TO-DO ITEM:
Decide whether each statement below agrees with the study text on civil structures. Answer yes or no for each, and quote the words of the text that settle it.
(a) Young's modulus is the slope of the whole stress-strain curve.
(b) Under the sign convention for truss members, a positive value means tension.
(c) The solutions block should be consulted before working through the questions.
---------- STUDY TEXT
Common Civil Structures examiner traps

Treating a UDL as a point load at its end instead of a resultant at the centre of the loaded length.
Mixing units: forgetting that $1 \text{ MPa} = 1 \text{ N/mm}^2$ , or that area in $\text{mm}^2$ must be converted to $\text{m}^2$ (divide by $10^6$ ) when the load is in newtons and you want pascals.
Using diameter instead of radius, or forgetting $A = \pi d^2 / 4$ for a circular bar.
Forgetting the sign convention for truss members: positive equals tension, negative equals compression.
Reading Young's modulus from the wrong part of the stress-strain curve. $E$ is the slope of the initial elastic region only.

Check your knowledge

Work through these under exam conditions, then check against the solutions block. Show a free-body diagram for every statics question and carry units on every line.

State the two (in 2D, three) equations of static equilibrium and explain why taking moments about a support is a useful first step when finding beam reactions. (3 marks)
A simply supported beam spans 8.0 m. It carries point loads of 15 kN at 2.0 m from the left support and 25 kN at 6.0 m from the left support. Calculate the left and right support reactions. (4 marks)
A simply supported beam spans 5.0 m and carries a UDL of 6.0 kN/m over its full length plus a central point load of 20 kN at midspan. Calculate both support reactions. (4 marks)
--------------------
---------- GIVEN ENTRIES
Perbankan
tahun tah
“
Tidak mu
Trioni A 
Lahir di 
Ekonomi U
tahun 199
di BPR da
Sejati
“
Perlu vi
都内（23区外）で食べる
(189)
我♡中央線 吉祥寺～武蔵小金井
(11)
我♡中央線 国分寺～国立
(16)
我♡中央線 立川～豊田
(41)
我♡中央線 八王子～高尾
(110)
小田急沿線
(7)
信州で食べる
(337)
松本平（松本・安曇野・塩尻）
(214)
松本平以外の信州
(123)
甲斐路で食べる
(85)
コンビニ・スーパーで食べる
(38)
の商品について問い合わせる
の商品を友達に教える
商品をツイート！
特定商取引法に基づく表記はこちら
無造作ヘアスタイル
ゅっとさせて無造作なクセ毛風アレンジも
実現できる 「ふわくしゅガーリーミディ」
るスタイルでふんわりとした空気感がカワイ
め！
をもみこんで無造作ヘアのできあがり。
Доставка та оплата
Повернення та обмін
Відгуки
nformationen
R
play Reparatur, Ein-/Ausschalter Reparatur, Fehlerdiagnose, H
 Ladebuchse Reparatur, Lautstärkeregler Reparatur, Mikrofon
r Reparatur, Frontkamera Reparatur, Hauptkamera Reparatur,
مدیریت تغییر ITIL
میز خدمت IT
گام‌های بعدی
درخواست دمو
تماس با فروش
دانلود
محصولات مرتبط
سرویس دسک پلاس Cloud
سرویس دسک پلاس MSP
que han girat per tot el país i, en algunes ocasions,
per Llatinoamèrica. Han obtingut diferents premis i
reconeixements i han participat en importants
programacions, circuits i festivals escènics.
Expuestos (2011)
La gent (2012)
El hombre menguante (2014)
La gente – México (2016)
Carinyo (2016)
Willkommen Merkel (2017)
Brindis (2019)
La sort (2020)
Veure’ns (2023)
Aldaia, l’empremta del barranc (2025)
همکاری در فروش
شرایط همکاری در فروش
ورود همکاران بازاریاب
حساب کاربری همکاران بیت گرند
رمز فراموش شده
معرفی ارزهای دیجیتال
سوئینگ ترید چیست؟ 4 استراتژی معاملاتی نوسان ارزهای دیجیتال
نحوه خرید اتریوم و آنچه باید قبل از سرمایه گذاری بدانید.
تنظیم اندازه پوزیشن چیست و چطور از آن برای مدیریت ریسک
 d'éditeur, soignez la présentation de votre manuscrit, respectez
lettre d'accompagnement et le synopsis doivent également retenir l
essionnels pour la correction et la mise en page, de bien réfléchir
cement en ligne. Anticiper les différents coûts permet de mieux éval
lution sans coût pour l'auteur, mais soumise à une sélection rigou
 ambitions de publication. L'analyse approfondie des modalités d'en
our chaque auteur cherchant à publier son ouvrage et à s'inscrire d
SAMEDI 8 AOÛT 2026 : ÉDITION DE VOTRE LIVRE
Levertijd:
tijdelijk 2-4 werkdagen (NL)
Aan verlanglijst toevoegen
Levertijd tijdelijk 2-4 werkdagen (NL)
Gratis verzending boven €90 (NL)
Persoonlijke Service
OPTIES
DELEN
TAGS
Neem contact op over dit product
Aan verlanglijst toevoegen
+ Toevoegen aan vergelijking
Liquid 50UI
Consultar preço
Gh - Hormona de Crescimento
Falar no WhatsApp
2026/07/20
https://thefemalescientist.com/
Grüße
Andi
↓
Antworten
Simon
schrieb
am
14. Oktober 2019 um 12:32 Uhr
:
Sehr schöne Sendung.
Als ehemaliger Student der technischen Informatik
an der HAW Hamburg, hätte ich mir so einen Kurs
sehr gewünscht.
--------------------
RESULT OF THIS EXERCISE:
(a) No: "the slope of the initial elastic region only"
(b) Yes: "positive equals tension, negative equals compression"
(c) No: "Work through these under exam conditions, then check against the solutions block."